- Problem requirements -
Exclude images; transcribe the rest of the data exactly.

BEGIN The records

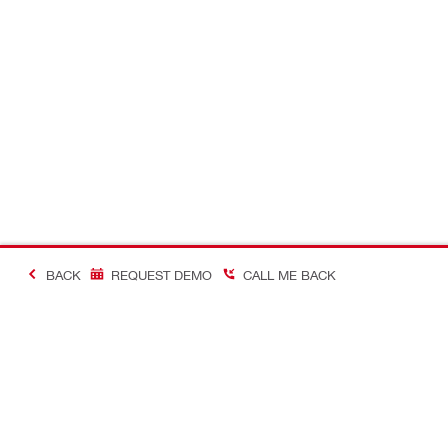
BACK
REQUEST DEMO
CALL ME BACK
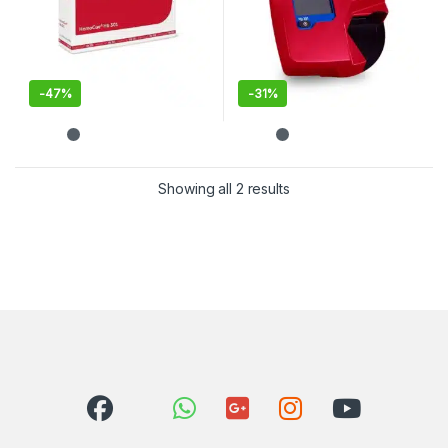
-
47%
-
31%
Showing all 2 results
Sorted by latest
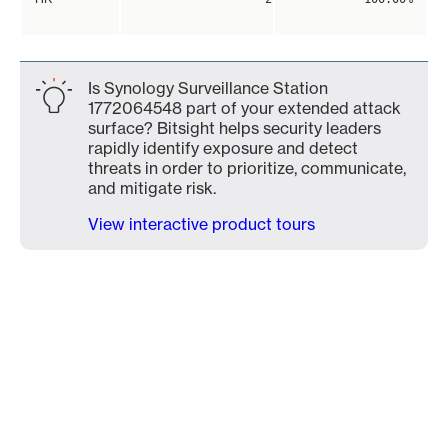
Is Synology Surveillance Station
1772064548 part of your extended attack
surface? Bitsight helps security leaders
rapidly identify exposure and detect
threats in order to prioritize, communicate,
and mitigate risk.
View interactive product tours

END The records

- Answer to the exercise -
BACK
REQUEST DEMO
CALL ME BACK
-
47%
-
31%
Showing all 2 results
Sorted by latest
Is Synology Surveillance Station
1772064548 part of your extended attack
surface? Bitsight helps security leaders
rapidly identify exposure and detect
threats in order to prioritize, communicate,
and mitigate risk.
View interactive product tours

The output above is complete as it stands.